< Jeremiah 45 >
1 The word that Jeremiah the prophet spoke unto Baruch the son of Neriah, when he had written these words in a book at the mouth of Jeremiah, in the fourth year of Jehoiakim the son of Josiah king of Judah, saying,
Het woord, dat de profeet Jeremia gesproken heeft tot Baruch, den zoon van Nerija, als hij die woorden uit den mond van Jeremia in een boek schreef, in het vierde jaar van Jojakim, den zoon van Josia, den koning van Juda, zeggende:
2 Thus says the LORD, the God of Israel, unto you, O Baruch:
Alzo zegt de HEERE, de God Israels, van u, o Baruch!
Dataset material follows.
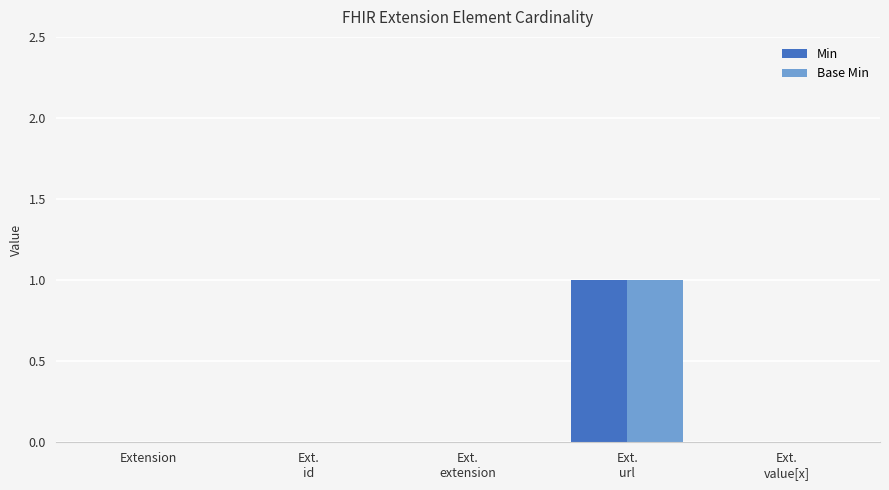

True or false: Base Min has a value of 1 at Extension.

False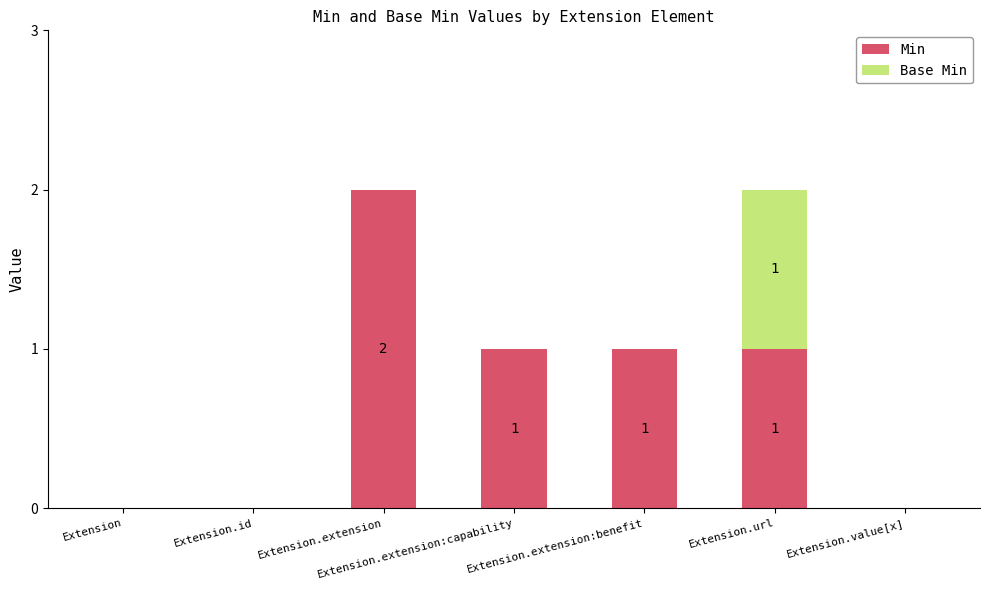

True or false: Min has a value of 2 at Extension.extension:benefit.

False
3 You did say, Woe is me now! for the LORD has added grief to my sorrow; I fainted in my sighing, and I find no rest.
Gij zegt: Wee nu mij, want de HEERE heeft droefenis tot mijn smart gedaan; ik ben moede van mijn zuchten, en vind geen rust!
4 Thus shall you say unto him, The LORD says thus; Behold, that which I have built will I break down, and that which I have planted I will pluck up, even this whole land.
Zo zult gij tot hem zeggen: Zo zegt de HEERE: Zie, dat Ik gebouwd heb, breek Ik af, en dat Ik geplant heb, ruk Ik uit, zelfs dit ganse land.
5 And seek you great things for yourself? seek them not: for, behold, I will bring evil upon all flesh, says the LORD: but your life will I give unto you for a prey in all places where you go.
En zoudt gij u grote dingen zoeken? Zoek ze niet; want zie, Ik breng een kwaad over alle vlees, spreekt de HEERE; maar Ik zal u uw ziel tot een buit geven, in alle plaatsen, waar gij zult henentrekken.